* SOURCE DOCUMENT *

[start]

Peace Secretary Jesus Dureza

“[President Rodrigo Duterte] has approved amendments to the charter of my office, from crafting and negotiating peace agreements to also delivering development projects,” said the 68-year-old peacemaker who is on his third stint as presidential troubleshooter.

He said the changes in the OPAPP charter will enable him to help groups-in-conflict deliver the growth and development they have been promising their supporters and have become the main causes of their rebellions.

“The President believes you can sign a hundred peace agreements but if you don’t improve the lives of the people it will be all for naught,” he said.

“So we are going to do that paradigm shift and accelerate socio-economic programs and of course what I refer to as constituency building,” he added.

Dureza noted that Duterte himself in his State of the Nation Address last Monday asked Congress to consider a new Bangsamoro law that will weed out unconstitutional provisions that were presented to the 16th Congress.

He reiterated that Duterte wants a new law that will consolidate the concessions the government agreed to in its agreement with the MILF in 2014, MNLF in 1996, Cordillera people in 1986 plus other stakeholders affected by the conflict.

As regards the Moro people, Dureza said all Bangsamoro groups will be required to unify under the Bangsamoro Transition Commission, which will comprise of eight from the MILF and seven from other Bangsamoro groups.

“We will task them first to work among themselves and when they are able to unify, they should draft another enabling law. That is the next best thing we can do,” he said.

He stressed that the new enabling law should not only cover the MILF and MNLF, but also address the existent Autonomous Region of Muslim Mindanao Law and indigenous peoples.

[end]

* TASK A *
From the article on Peace Secretary Jesus Dureza, print the passage that opens with the words containing "Peace Secretary Jesus" and closes with "of their rebellions.".
* TASK B *
According to the article on Peace Secretary Jesus Dureza, how will seats on the Bangsamoro Transition Commission be divided?

* SUPPLIED INFORMATION *
[start]

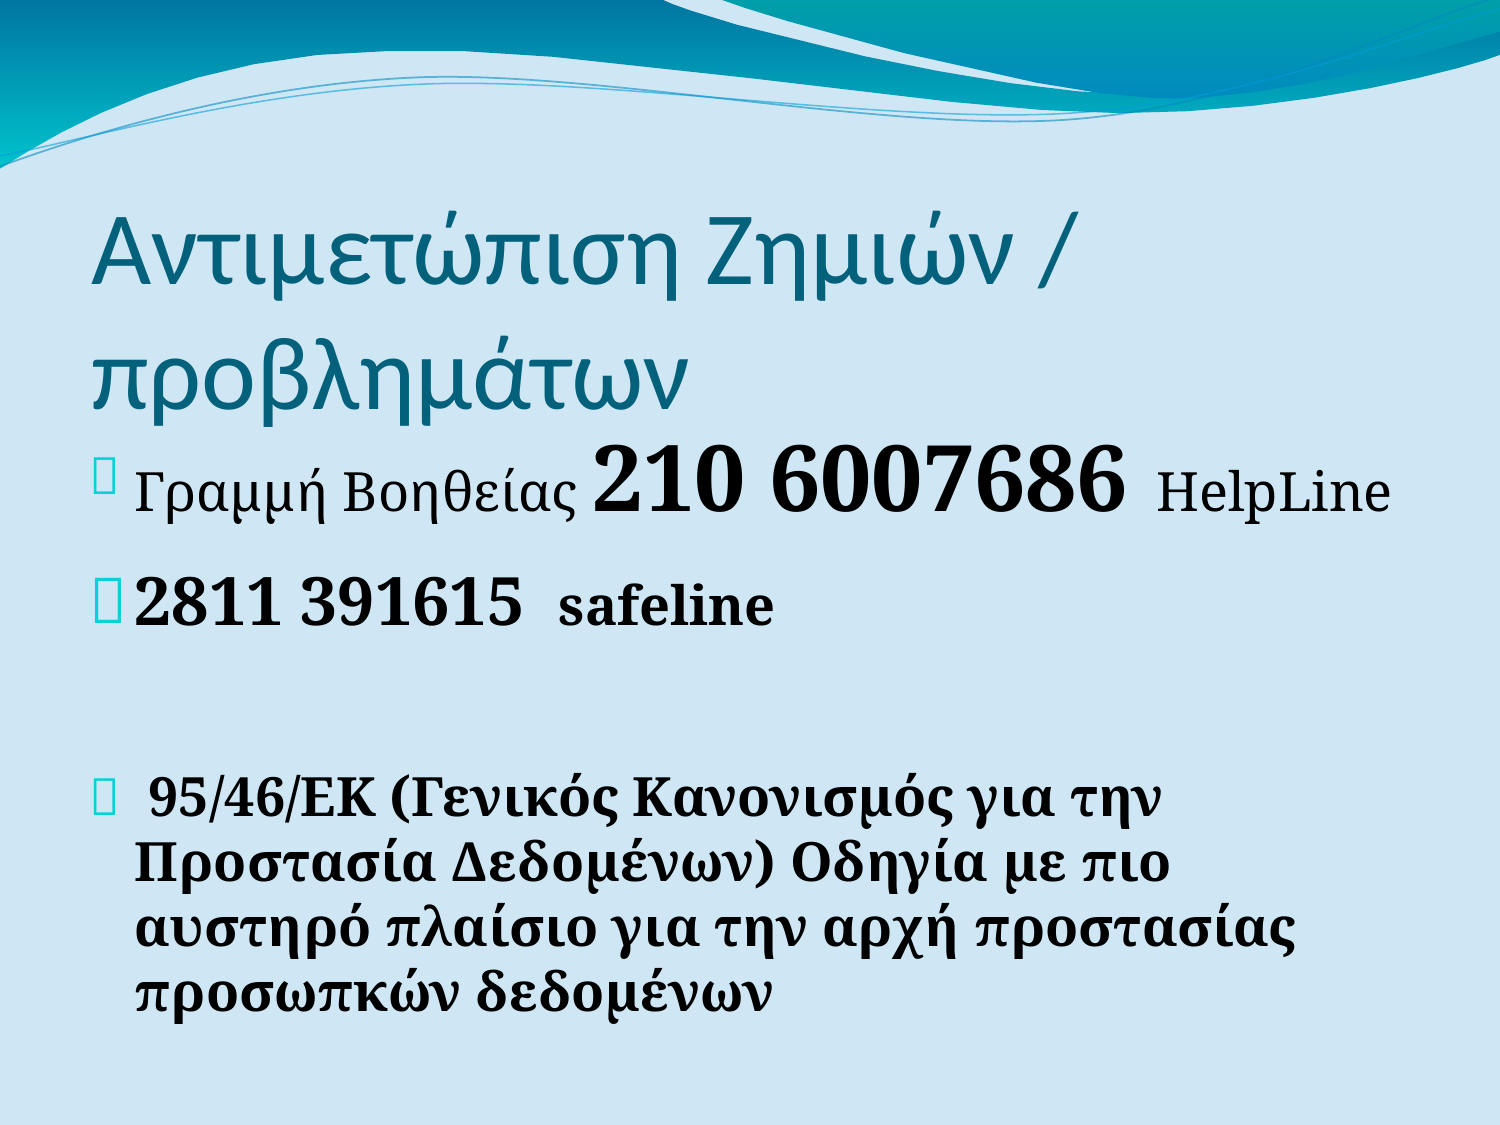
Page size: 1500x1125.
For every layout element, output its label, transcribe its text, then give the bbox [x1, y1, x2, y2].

list Γραµµή Βοηθείας 210 6007686 HelpLine 2811 391615 safeline 95/46/ΕΚ (Γενικός Κανονισμός για την Προστασία Δεδομένων) Oδηγία με πιο αυστηρό πλαίσιο για την αρχή προστασίας προσωπκών δεδομένων [75, 317, 1425, 1038]
title Αντιμετώπιση Ζημιών / προβλημάτων [76, 172, 1427, 361]
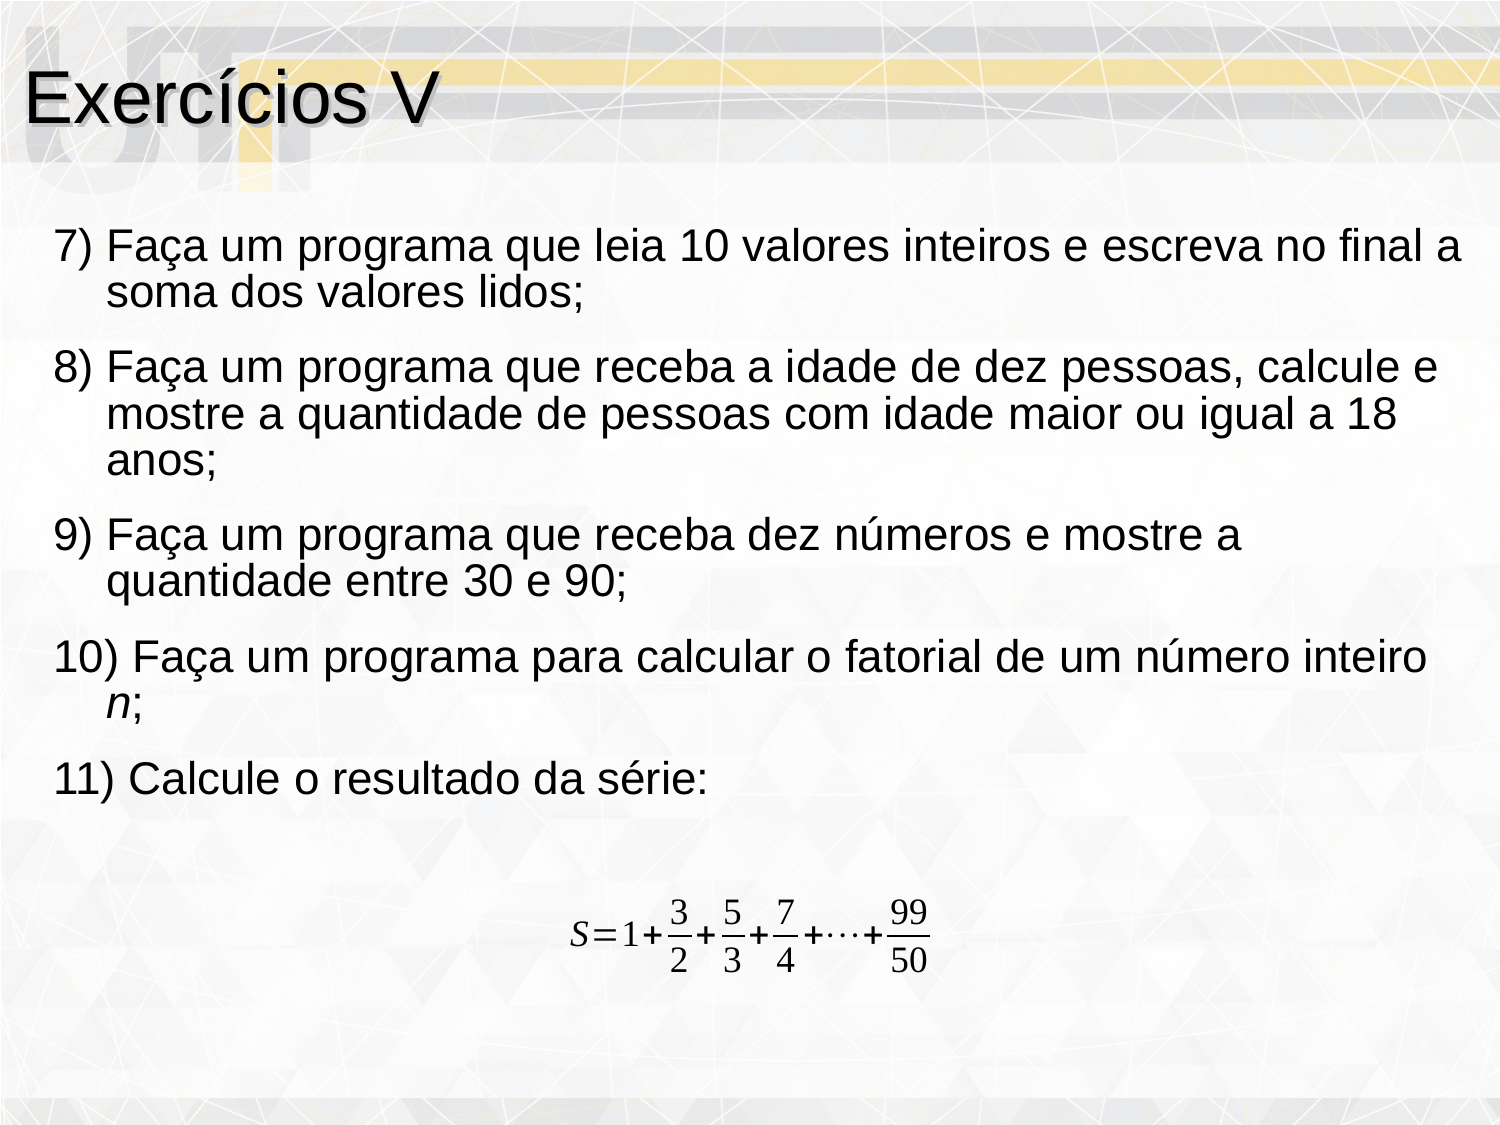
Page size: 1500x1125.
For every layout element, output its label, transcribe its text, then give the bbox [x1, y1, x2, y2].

[end]

* RESPONSE A *
Peace Secretary Jesus Dureza

“[President Rodrigo Duterte] has approved amendments to the charter of my office, from crafting and negotiating peace agreements to also delivering development projects,” said the 68-year-old peacemaker who is on his third stint as presidential troubleshooter.

He said the changes in the OPAPP charter will enable him to help groups-in-conflict deliver the growth and development they have been promising their supporters and have become the main causes of their rebellions.

* RESPONSE B *
Eight members will come from the MILF and seven from other Bangsamoro groups.